### What needs to be done:
Could you return every line of text in the entries below, character for character and in the same order, leaving the pictures out of your answer?

Top of Supplied data

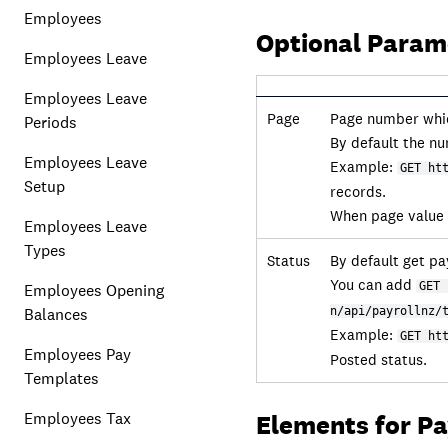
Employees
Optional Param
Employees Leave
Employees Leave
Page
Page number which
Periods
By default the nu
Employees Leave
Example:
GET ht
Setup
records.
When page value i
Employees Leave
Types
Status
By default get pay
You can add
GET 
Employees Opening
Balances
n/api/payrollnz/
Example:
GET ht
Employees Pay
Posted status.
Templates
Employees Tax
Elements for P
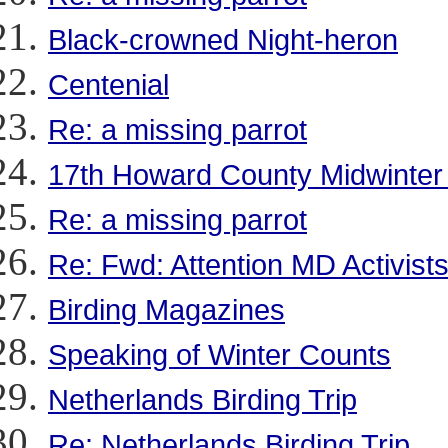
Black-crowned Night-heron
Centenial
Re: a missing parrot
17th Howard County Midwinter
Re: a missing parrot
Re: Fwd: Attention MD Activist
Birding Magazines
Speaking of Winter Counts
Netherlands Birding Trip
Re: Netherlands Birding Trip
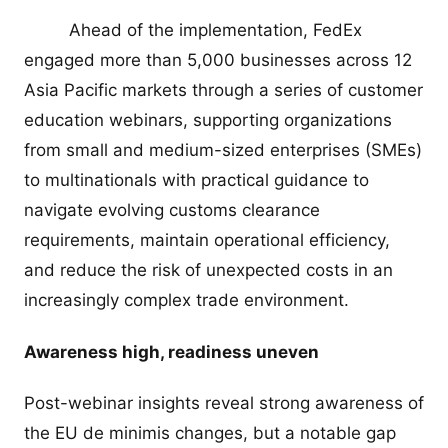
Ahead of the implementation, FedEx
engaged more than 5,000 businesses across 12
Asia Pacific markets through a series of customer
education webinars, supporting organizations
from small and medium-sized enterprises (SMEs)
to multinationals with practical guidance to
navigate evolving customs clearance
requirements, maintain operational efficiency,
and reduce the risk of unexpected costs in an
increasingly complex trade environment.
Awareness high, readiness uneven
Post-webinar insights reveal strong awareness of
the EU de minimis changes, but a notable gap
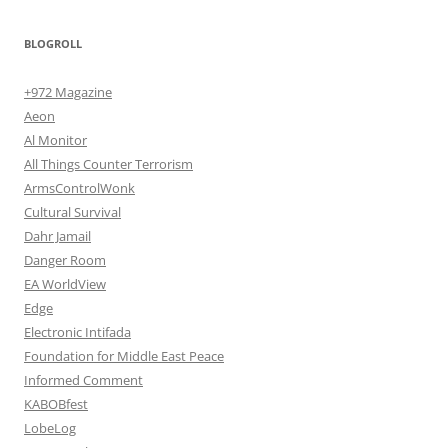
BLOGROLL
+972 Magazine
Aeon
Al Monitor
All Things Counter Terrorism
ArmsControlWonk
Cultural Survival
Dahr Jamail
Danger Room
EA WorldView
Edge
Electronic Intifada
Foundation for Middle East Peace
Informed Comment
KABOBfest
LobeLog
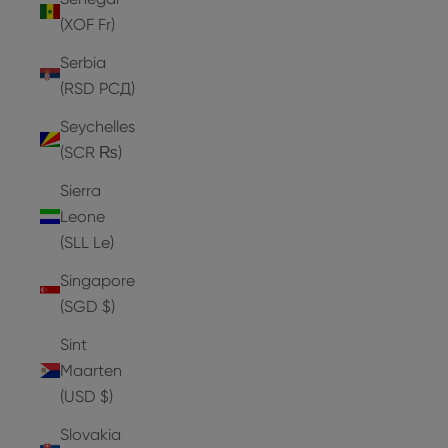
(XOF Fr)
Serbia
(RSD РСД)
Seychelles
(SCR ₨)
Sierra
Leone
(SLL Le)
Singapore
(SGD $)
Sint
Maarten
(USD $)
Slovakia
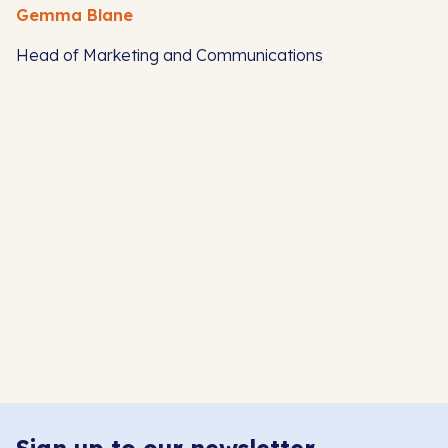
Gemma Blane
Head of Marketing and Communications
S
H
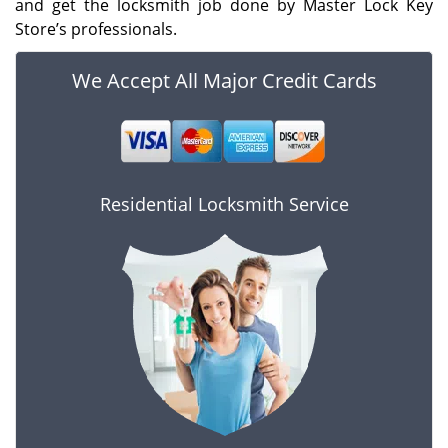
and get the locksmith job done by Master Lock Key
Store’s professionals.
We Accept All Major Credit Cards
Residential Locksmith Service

Bottom of Supplied data

### Response area:
Employees
Optional Param
Employees Leave
Employees Leave
Page
Page number which
Periods
By default the nu
Employees Leave
Example:
GET ht
Setup
records.
When page value i
Employees Leave
Types
Status
By default get pay
You can add
GET 
Employees Opening
Balances
n/api/payrollnz/
Example:
GET ht
Employees Pay
Posted status.
Templates
Employees Tax
Elements for P
Black-crowned Night-heron
Centenial
Re: a missing parrot
17th Howard County Midwinter
Re: a missing parrot
Re: Fwd: Attention MD Activist
Birding Magazines
Speaking of Winter Counts
Netherlands Birding Trip
Re: Netherlands Birding Trip
Ahead of the implementation, FedEx
engaged more than 5,000 businesses across 12
Asia Pacific markets through a series of customer
education webinars, supporting organizations
from small and medium-sized enterprises (SMEs)
to multinationals with practical guidance to
navigate evolving customs clearance
requirements, maintain operational efficiency,
and reduce the risk of unexpected costs in an
increasingly complex trade environment.
Awareness high, readiness uneven
Post-webinar insights reveal strong awareness of
the EU de minimis changes, but a notable gap
BLOGROLL
+972 Magazine
Aeon
Al Monitor
All Things Counter Terrorism
ArmsControlWonk
Cultural Survival
Dahr Jamail
Danger Room
EA WorldView
Edge
Electronic Intifada
Foundation for Middle East Peace
Informed Comment
KABOBfest
LobeLog
(XOF Fr)
Serbia
(RSD РСД)
Seychelles
(SCR ₨)
Sierra
Leone
(SLL Le)
Singapore
(SGD $)
Sint
Maarten
(USD $)
Slovakia
Gemma Blane
Head of Marketing and Communications
S
H
and get the locksmith job done by Master Lock Key
Store’s professionals.
We Accept All Major Credit Cards
Residential Locksmith Service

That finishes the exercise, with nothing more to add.